In den Niederlanden gipfelte der Konflikt um Wahlkampf-Auftritte in der Ausweisung einer türkischen Ministerin. Der Vorfall führte zu einem diplomatischen Streit zwischen den beiden Ländern, der bis heute nicht beigelegt ist.
Die Schweizer Regierung wollte schon damals kein generelles Verbot für Auftritte türkischer Politiker verhängen. Der damalige Aussenminister Didier Burkhalter empfing in dieser Zeit sogar seinen türkischen Amtskollegen Mevlüt Cavusoglu und sorgte damit für Schlagzeilen und politische Debatten in den Medien. Das EDA war damals zum Schluss gekommen, dass keine «ausserordentliche Bedrohungslage» herrsche und die innere Sicherheit nicht gefährdet sei.

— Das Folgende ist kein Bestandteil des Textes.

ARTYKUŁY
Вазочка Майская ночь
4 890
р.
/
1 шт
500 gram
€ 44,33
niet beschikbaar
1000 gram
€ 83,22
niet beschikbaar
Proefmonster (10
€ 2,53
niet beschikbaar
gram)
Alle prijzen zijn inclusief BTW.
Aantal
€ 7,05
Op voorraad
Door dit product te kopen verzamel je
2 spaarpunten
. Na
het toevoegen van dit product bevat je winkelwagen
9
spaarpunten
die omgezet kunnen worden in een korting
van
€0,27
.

Der Zürcher Sicherheitsdirektor schätzte die Bedrohungslage aber anders ein. Er untersagte einen geplanten Auftritt Cavusoglus, der in Opfikon (Kanton Zürich) vor Anhängern Erdogans sprechen wollte. Die Zürcher Behörden erliessen auch ein Verbot für einen Auftritt des Istanbuler AKP-Politikers Hursit Yildirim, der in der Agglomeration von Zürich für Erdogans Präsidialsystem Stimmung machen wollte. Die Organisatoren, die «Union europäisch-türkischer Demokraten (UETD)» versuchten darauf, die Veranstaltungen in Spreitenbach (Kanton Aargau) durchzuführen. Aber auch die Aargauer Kantonspolizei erliess aus Sicherheitsgründen ein Verbot.
Steilpass für Erdogan?
In der Türkei werden abgesagte Auftritte türkischer Politiker in europäischen Ländern regelmässig innenpolitisch ausgeschlachtet. Im Falle der Niederlande sprach Erdogan damals sogar von Nazi-Methoden.